Tuesday, August 23, 2011

One Medium Shake Please

We experienced a bit of an earthquake this afternoon that resulted in some damage in DC and further south into Virginia closer to where the epicenter was, but where I am it was an easier ride. It did however get me thinking about the mechanics of a quake if it happened during an encounter.

Something minor like what I felt might disconcert people and creatures a little, but wouldn't impact combat or maneuvering much. A thief trying to do somthing delicate like disarming a trap might feel otherwise and should definitely suffer a penalty. Let's assign the thief a 5% penalty to most skills, and 10% to disarming traps or picking locks, and to climbing.

As we get more violent shaking, but not yet at the epicenter or major tremors, increase the thief penalties to 10 and 20 percent, and begin assigning combat penalties to hit of -2. Also, if a wizard or elf is under threat, make them roll under their dex to cast, but failure doesn't wipe out the spell.
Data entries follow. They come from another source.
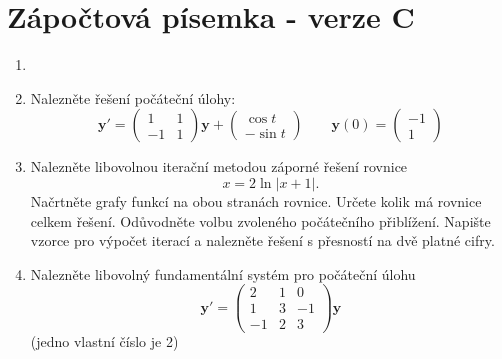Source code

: \documentclass[a4paper,10pt]{article}
\def\vc#1{\mathbf{\boldsymbol{#1}}}     %
\def\abs#1{\lvert#1\rvert}
\begin{document}
\section*{Zápočtová písemka - verze C}
\begin{enumerate}
 \item 
 \item 
   Nalezněte řešení počáteční úlohy:
   \[
    \vc y'=\begin{pmatrix}
          1 & 1 \\ -1 & 1
       \end{pmatrix} \vc y
       +
       \begin{pmatrix}
         \cos t \\ -\sin t
       \end{pmatrix}
    \qquad
    \vc y(0)=\begin{pmatrix}
           -1 \\ 1
         \end{pmatrix}
   \]
\item 
    Nalezněte libovolnou iterační metodou záporné řešení rovnice
    \[
       x=2\ln\abs{x+1}.
    \]
    Načrtněte grafy funkcí na obou stranách rovnice. Určete kolik má rovnice celkem řešení.
    Odůvodněte volbu zvoleného počátečního přiblížení. Napište vzorce pro výpočet iterací
    a nalezněte řešení s přesností na dvě platné cifry.
 \item
    Nalezněte libovolný fundamentální systém pro počáteční úlohu
    \[
    \vc y'=\begin{pmatrix}
          2 & 1 & 0 \\ 
          1 & 3 & -1 \\
          -1 & 2 & 3
       \end{pmatrix} \vc y   
    \]
   (jedno vlastní číslo je 2)
\end{enumerate}

\pagebreak
\end{document}
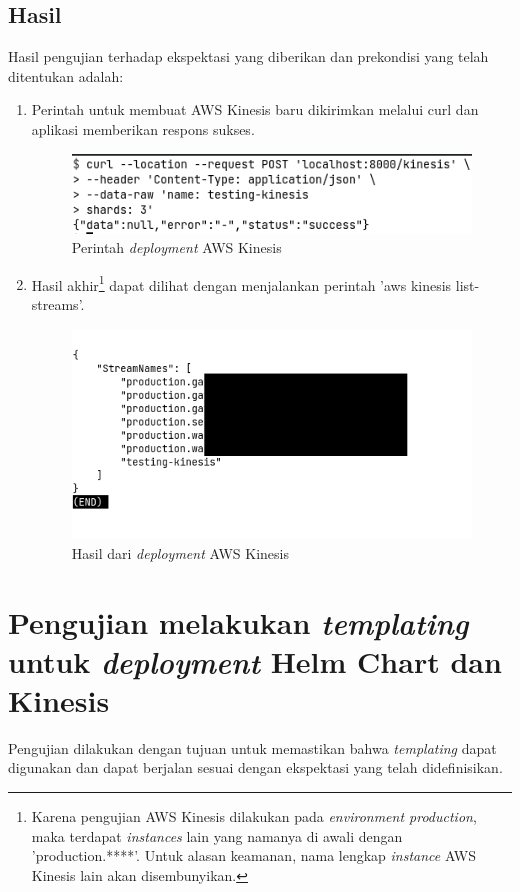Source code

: \subsection{Hasil}
Hasil pengujian terhadap ekspektasi yang diberikan dan prekondisi yang telah ditentukan adalah:
\begin{enumerate}
    \item Perintah untuk membuat AWS Kinesis baru dikirimkan melalui curl dan aplikasi memberikan respons sukses.
    \begin{figure}
    	\centering
    	\includegraphics[width=1\textwidth]{pics/5.3.curl.png}
    	\caption{Perintah \textit{deployment} AWS Kinesis}
    	\label{fig:curlAwsKinesis}
    \end{figure}
    \item Hasil akhir\footnote{Karena pengujian AWS Kinesis dilakukan pada \textit{environment production}, maka terdapat \textit{instances} lain yang namanya di awali dengan 'production.****'. Untuk alasan keamanan, nama lengkap \textit{instance} AWS Kinesis lain akan disembunyikan.} dapat dilihat dengan menjalankan perintah 'aws kinesis list-streams'. 
    
    \begin{figure}
    	\centering
    	\includegraphics[width=1\textwidth]{pics/5.3.listStreams.png}
    	\caption{Hasil dari \textit{deployment} AWS Kinesis}
    	\label{fig:awsKinesis}
    \end{figure}
\end{enumerate}

\section{Pengujian melakukan \textit{templating} untuk \textit{deployment} Helm Chart dan Kinesis}
\label{sec:templateTest}
Pengujian dilakukan dengan tujuan untuk memastikan bahwa \textit{templating} dapat digunakan dan dapat berjalan sesuai dengan ekspektasi yang telah didefinisikan.
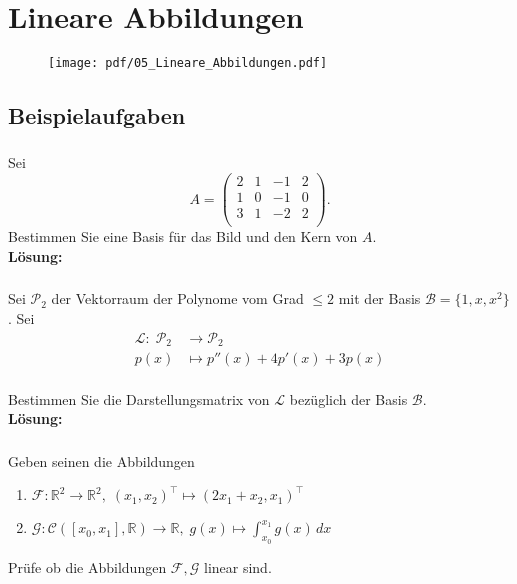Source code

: \section{Lineare Abbildungen}
\begin{figure}[h!]
    \texttt{[image: pdf/05\_Lineare\_Abbildungen.pdf]}
\end{figure}
\newpage


\subsection{Beispielaufgaben} %
\vspace{1cm}
\subsubsection{} %
Sei
\[
A = \begin{pmatrix}
2 & 1 & -1 & 2 \\
1 & 0 & -1 & 0 \\
3 & 1 & -2 & 2 \\
\end{pmatrix}.
\]
Bestimmen Sie eine Basis für das Bild und den Kern von $A$. \\

\noindent \textbf{Lösung:}
\vspace{5cm}

\subsubsection{} %
Sei $\mathcal{P}_2$ der Vektorraum der Polynome vom Grad $\leq 2$ mit der Basis $\mathcal{B} = \{1,x,x^2\}$. Sei
\[\begin{aligned}
\mathcal{L}: \; \mathcal{P}_2 &\rightarrow \mathcal{P}_2 \\
p(x) &\mapsto p''(x)+4p'(x)+3p(x)
\end{aligned}\] \\
Bestimmen Sie die Darstellungsmatrix von $\mathcal{L}$ bezüglich der Basis $\mathcal{B}$.\\

\noindent \textbf{Lösung:}

\newpage
\subsubsection{}
Geben seinen die Abbildungen
\begin{enumerate}[label=\alph*)]
    \item $\mathcal{F}: \mathbb{R}^2 \rightarrow \mathbb{R}^2,\; (x_1,x_2)^\top \mapsto (2x_1+x_2,x_1)^\top $
    \item $\mathcal{G}: \mathcal{C} ([x_0,x_1], \mathbb{R}) \rightarrow \mathbb{R},\; g(x) \mapsto \int_{x_0}^{x_1} g(x) \,dx$
\end{enumerate}
Prüfe ob die Abbildungen $\mathcal{F,G}$ linear sind.\\

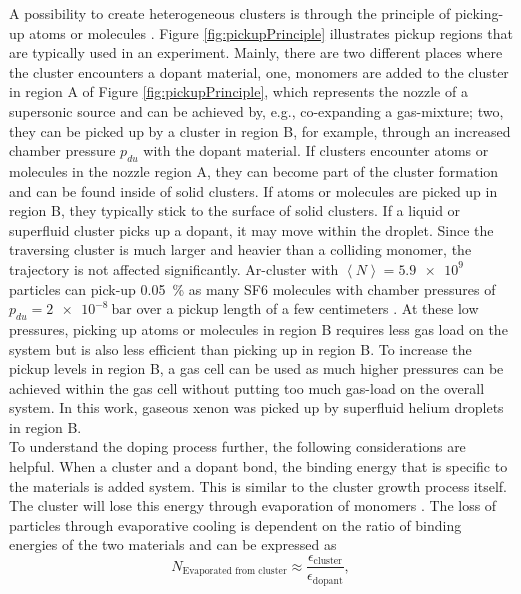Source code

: A possibility to create heterogeneous clusters is through the principle of picking-up atoms or molecules \citep{Haberland-1994-Springer}. Figure \ref{fig:pickupPrinciple} illustrates pickup regions that are typically used in an experiment. Mainly, there are two different places where the cluster encounters a dopant material, one, monomers are added to the cluster in region A of Figure \ref{fig:pickupPrinciple}, which represents the nozzle of a supersonic source and can be achieved by, e.g., co-expanding a gas-mixture; two, they can be picked up by a cluster in region B, for example, through an increased chamber pressure $p_{du}$ with the dopant material. If clusters encounter atoms or molecules in the nozzle region A, they can become part of the cluster formation and can be found inside of solid clusters. If atoms or molecules are picked up in region B, they typically stick to the surface of solid clusters. If a liquid or superfluid cluster picks up a dopant, it may move within the droplet. Since the traversing cluster is much larger and heavier than a colliding monomer, the trajectory is not affected significantly. Ar-cluster with $\left\langle N\right\rangle = \num{5.9e9}$ particles can pick-up \SI{0.05}{\percent} as many SF6 molecules with chamber pressures of $p_{du}=\SI{2e-8}{\bar}$ over a pickup length of a few centimeters \citep{Gough-1985-JChemPhys}. At these low pressures, picking up atoms or molecules in region B requires less gas load on the system but is also less efficient than picking up in region B. To increase the pickup levels in region B, a gas cell can be used as much higher pressures can be achieved within the gas cell without putting too much gas-load on the overall system. In this work, gaseous xenon was picked up by superfluid helium droplets in region B.\\[1\baselineskip]
%
To understand the doping process further, the following considerations are helpful. When a cluster and a dopant bond, the binding energy that is specific to the materials is added system. This is similar to the cluster growth process itself. The cluster will lose this energy through evaporation of monomers \citep{Gomez-2011-JCP}. The loss of particles through evaporative cooling is dependent on the ratio of binding energies of the two materials and can be expressed as
\begin{equation}
N_{\text{Evaporated from cluster}} \approx \frac{\epsilon_{\text{cluster}}}{\epsilon_{\text{dopant}}},
\label{eq:evaporated-amount}
\end{equation}
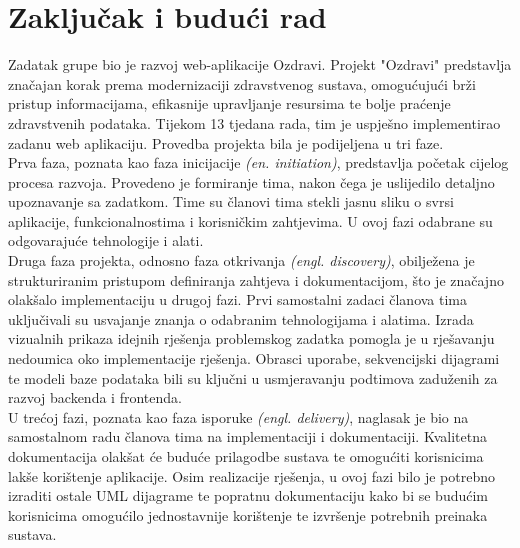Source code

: \chapter{Zaključak i budući rad}
		
		
		

		 Zadatak grupe bio je razvoj web-aplikacije Ozdravi. Projekt "Ozdravi" predstavlja značajan korak prema modernizaciji zdravstvenog sustava, omogućujući brži pristup informacijama, efikasnije upravljanje resursima te bolje praćenje zdravstvenih podataka. Tijekom 13 tjedana rada, tim je uspješno implementirao zadanu web aplikaciju. Provedba projekta bila je podijeljena u tri faze. \\
		 Prva faza, poznata kao faza inicijacije \textit{(en. initiation)}, predstavlja početak cijelog procesa razvoja. Provedeno je formiranje tima, nakon čega je uslijedilo detaljno upoznavanje sa zadatkom. Time su članovi tima stekli jasnu sliku o svrsi aplikacije, funkcionalnostima i korisničkim zahtjevima. U ovoj fazi odabrane su odgovarajuće tehnologije i alati.   \\
		 Druga faza projekta, odnosno faza otkrivanja \textit{(engl. discovery)}, obilježena je strukturiranim pristupom definiranja zahtjeva i dokumentacijom, što je značajno olakšalo implementaciju u drugoj fazi. Prvi samostalni zadaci članova tima uključivali su usvajanje znanja o odabranim tehnologijama i alatima. Izrada vizualnih prikaza idejnih rješenja problemskog zadatka pomogla je u rješavanju nedoumica oko implementacije rješenja. Obrasci uporabe, sekvencijski dijagrami te modeli baze podataka bili su ključni u usmjeravanju podtimova zaduženih za razvoj backenda i frontenda. \\
		 U trećoj fazi, poznata kao faza isporuke \textit{(engl. delivery)}, naglasak je bio na samostalnom radu članova tima na implementaciji i dokumentaciji. Kvalitetna dokumentacija olakšat će buduće prilagodbe sustava te omogućiti korisnicima lakše korištenje aplikacije. Osim realizacije rješenja, u ovoj fazi bilo je potrebno izraditi ostale UML dijagrame te popratnu dokumentaciju kako bi se budućim korisnicima omogućilo jednostavnije korištenje te izvršenje potrebnih preinaka sustava. 
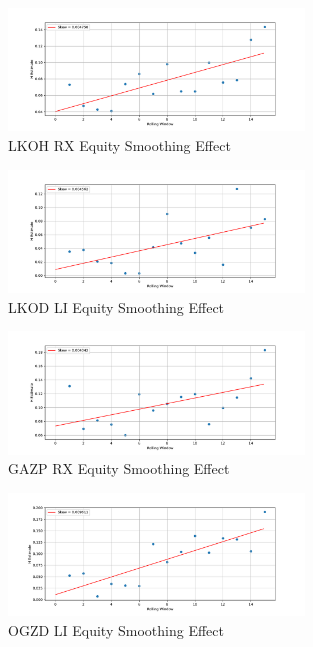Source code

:     \begin{figure}[h]
        \centering
        \includegraphics[width=0.7\textwidth]{fig/LKOH RX Equity Smoothing Effect.pdf}
        \caption{LKOH RX Equity Smoothing Effect}
    \end{figure} 

    \begin{figure}[h]
        \centering
        \includegraphics[width=0.7\textwidth]{fig/LKOD LI Equity Smoothing Effect.pdf}
        \caption{LKOD LI Equity Smoothing Effect}
    \end{figure}

    \begin{figure}[h]
        \centering
        \includegraphics[width=0.7\textwidth]{fig/GAZP RX Equity Smoothing Effect.pdf}
        \caption{GAZP RX Equity Smoothing Effect}
    \end{figure} 

    \begin{figure}[h]
        \centering
        \includegraphics[width=0.7\textwidth]{fig/OGZD LI Equity Smoothing Effect.pdf}
        \caption{OGZD LI Equity Smoothing Effect}
    \end{figure}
At the epicenter of a moderate quake or feeling major tremors, bump everything up dramatically. Thief penalties go up to 20 and 40 percent, penalties to hit become -4, and spell casters need to roll a check under their dex to cast, and this time failure does cost them the spell. Also, everyone is forced to move in a random direction 1" (or 5 feet). Roll a d8 (or d6 if on a hex map) to determine the direction. Movement is also halved.

At the epicenter of a major quake or feeling incredible tremors forget climbing, and all other thief skills are penalized by 80%. Fighting is nearly impossible with penalties to hit of -8. Don't even try to cast a spell. Everyone is randomly moved 1d4 inches, roll for direction as above.

The one I experienced today felt like it lasted about 30 seconds to a minute. I wasn't counting since I was more fascinated by the experience.

To determine the length of tremors in a quake, roll 1d10 times rounds for each phase. A minor quake is just 1d10 rounds. Bigger quakes roll another 1d10 for the length of each step up the scale. If it reaches major, roll another 1d10 worth of minor trembling as a calm down.

Decide on aftershocks as you wish.

This could be useful if the adventure is in a volcano that is seizmically active at random intervals. Determine your own periodic random table for shakes and the violence of them. Since some combats can draw encounters, consider a quake one of the possible random events.